Friday, June 29, 2012

Being Family

 
 
 
 When you have a blended family it can take a while before you get to the point where you feel like a real family instead of a set of individual relationships. For a long time, family is a process more than a thing you are.

When Charlie was born and Nate came to live with us full time four years ago, we made a giant leap forward in "familiness," yet we certainly had more work to do for Josh and I to be full parents to all the kids and for the boys to be truly brothers.

A few months ago, I began to notice that something had shifted. Nate, Ellis, and Charlie were spending a lot of time together and seemed really to enjoy it. Perhaps my pregnancy with Isaac sent out yet another signal that this thing we were doing was for real. Perhaps, like all things related to the growth of children, it happened gradually, imperceptible in the familiarity of day to day life together until it was finally noticed as a fait accomplis.

Last Saturday, we went to a party to which we all have been going together for the past six years or so.
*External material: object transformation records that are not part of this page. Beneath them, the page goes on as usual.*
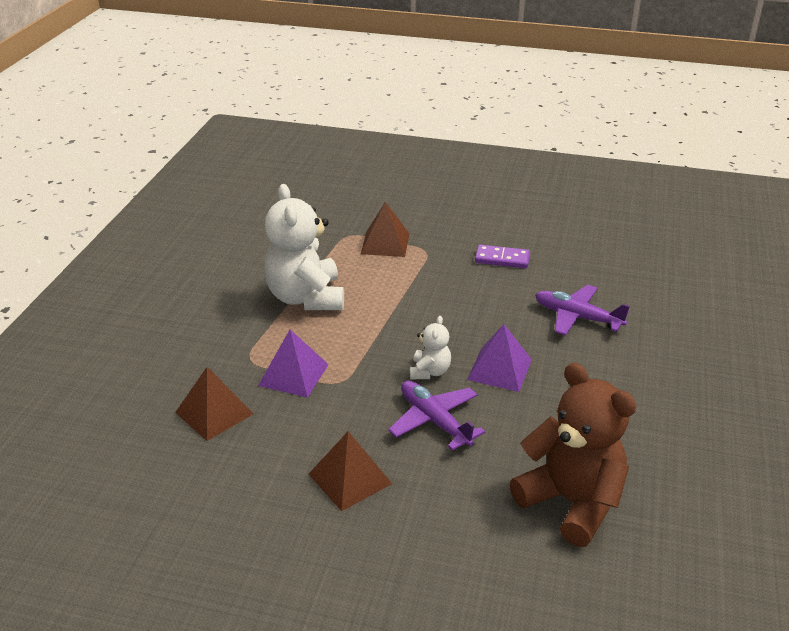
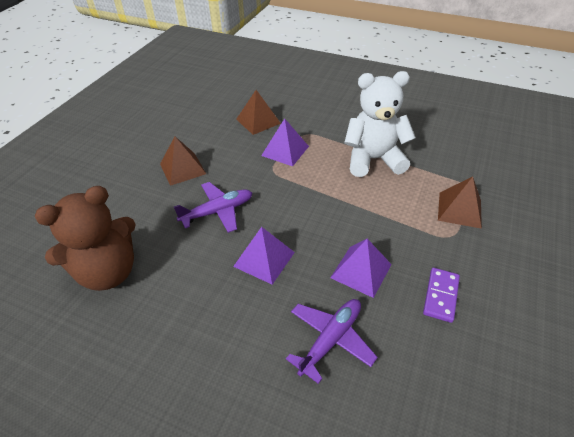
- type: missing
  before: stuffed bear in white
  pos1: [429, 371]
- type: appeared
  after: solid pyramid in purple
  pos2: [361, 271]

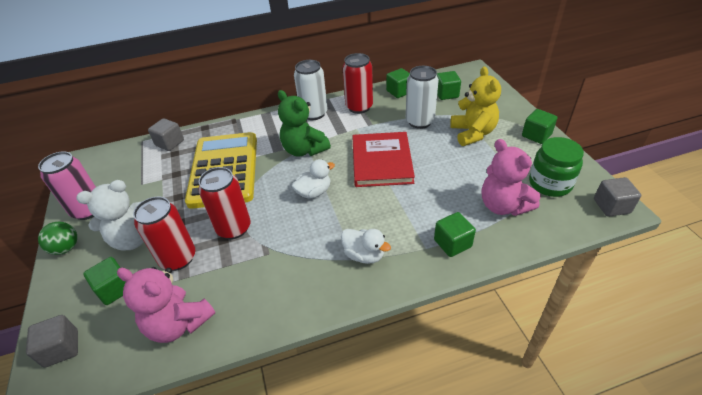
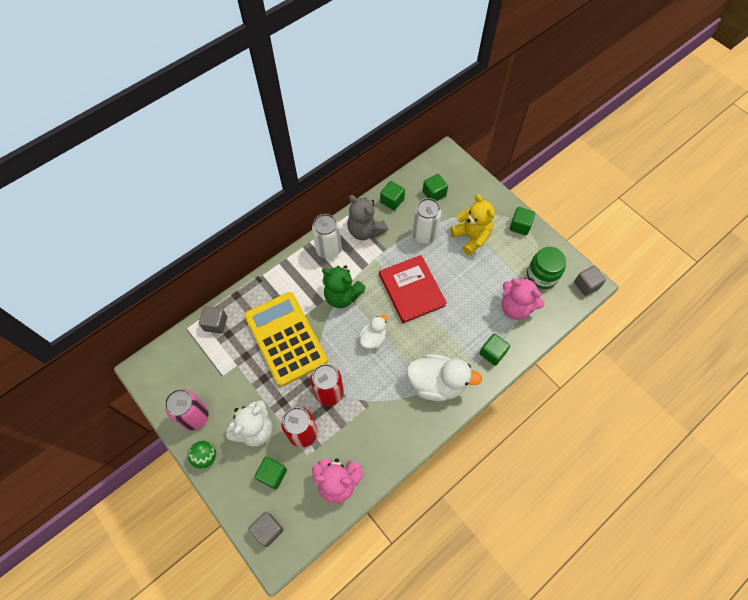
- type: size
  before: rubber duck in white
  pos1: [364, 255]
  pos2: [437, 383]
  scale: 1.78
- type: exchanged
  before: soda can in red
  after: stuffed bear in grey
  pos1: [359, 107]
  pos2: [365, 230]

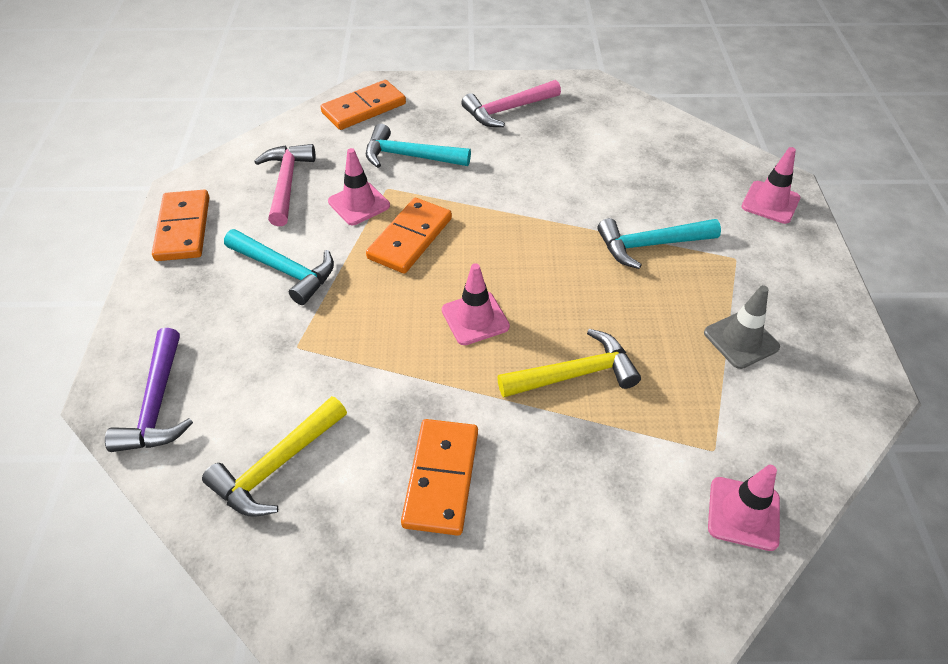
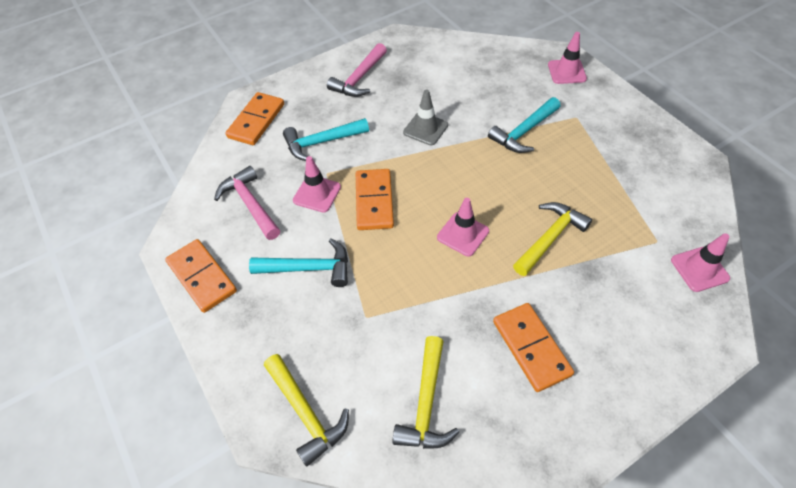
- type: colour
  before: carpenter's hammer in purple
  after: carpenter's hammer in yellow
  pos1: [157, 404]
  pos2: [305, 413]
- type: relocated
  before: safety cone in grey
  pos1: [741, 340]
  pos2: [425, 129]

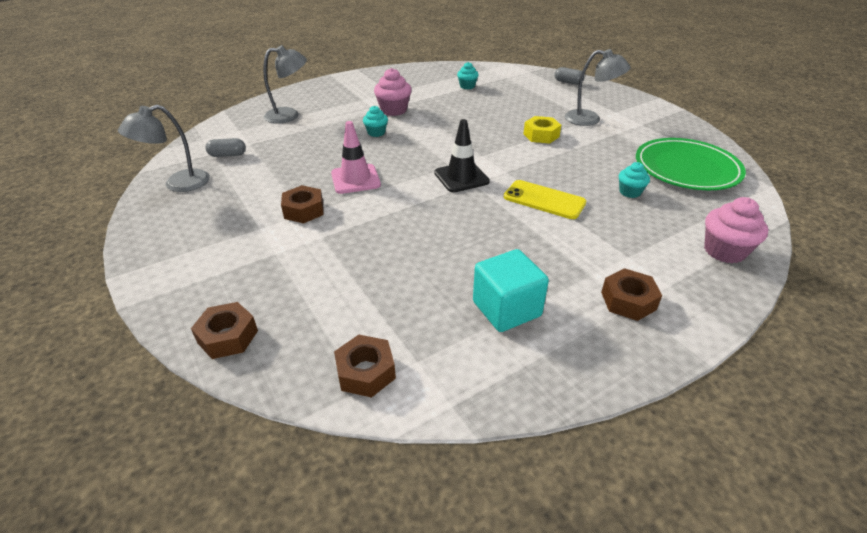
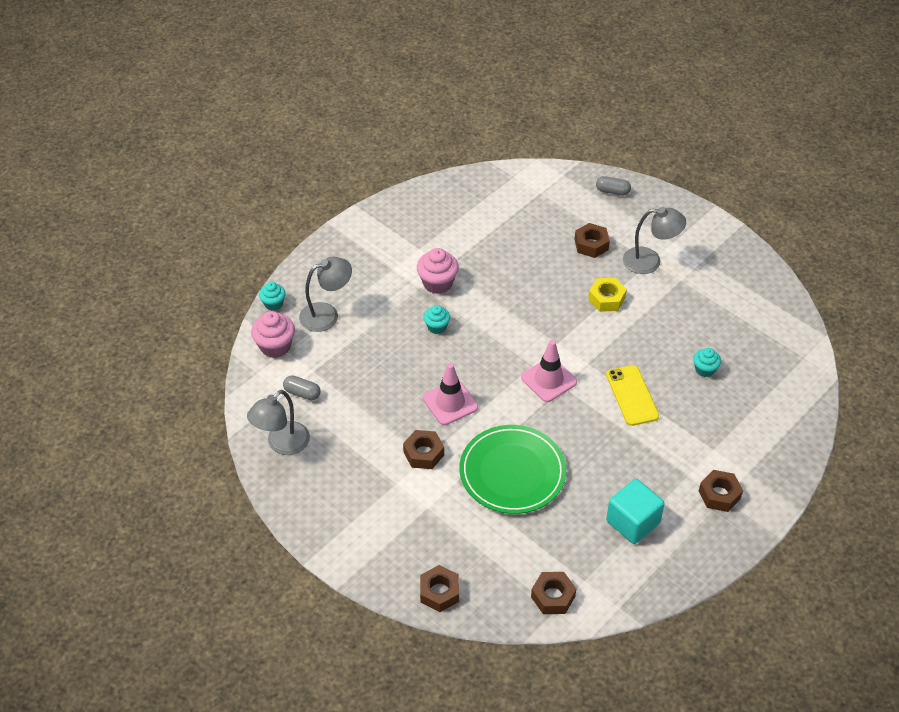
- type: spun
  before: capsule in grey
  pos1: [227, 155]
  pos2: [302, 393]
  turn: 45
- type: colour
  before: safety cone in ebony
  after: safety cone in pink
  pos1: [461, 177]
  pos2: [548, 380]
- type: relocated
  before: cupcake in aqua
  pos1: [467, 86]
  pos2: [273, 304]
- type: spun
  before: phone in yellow
  pos1: [544, 200]
  pos2: [632, 395]
  turn: 60
- type: relocated
  before: dinner plate in leaf-green
  pos1: [686, 168]
  pos2: [512, 472]
- type: relocated
  before: cupcake in pink
  pos1: [724, 251]
  pos2: [275, 346]
- type: appeared
  after: nut in russet
  pos2: [591, 244]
For me, this party at the home of some of Josh's old friends has been a barometer of how well we were doing at our task of blending. For many years, we felt very compartmentalized, but this year was magically different.

At the party, Ellis was having a hard time being ganged up on by a group of  kids. He came to find me, and I suggested that he take a break from them while I got him a plate of food. Then Charlie came over ready, as always, to play with Ellis, who is one of his favorite people in the world. Then Nate started talking to Ellis, asking if he wanted him to go over and add some big brother muscle to the situation, and reassured him that sometimes people are just jerks. I remember saying to Ellis, "No matter what, you'll always have your brothers," and he knew that this statement was true. Finally, when Ellis wanted to go back and play with the group, Josh added a little dad protection to the situation, by stating that if anyone had trouble getting along they should talk to him. Turns out the kids realized Ellis was cool after all and protected by a big, loving family. Problem solved.

That night, riding home in the van, we all realized how much we like each other and how we've come to depend on each other for comfort, for laughter, sometimes for a good fight, and always to share our lives together in that big complicated mess that is family.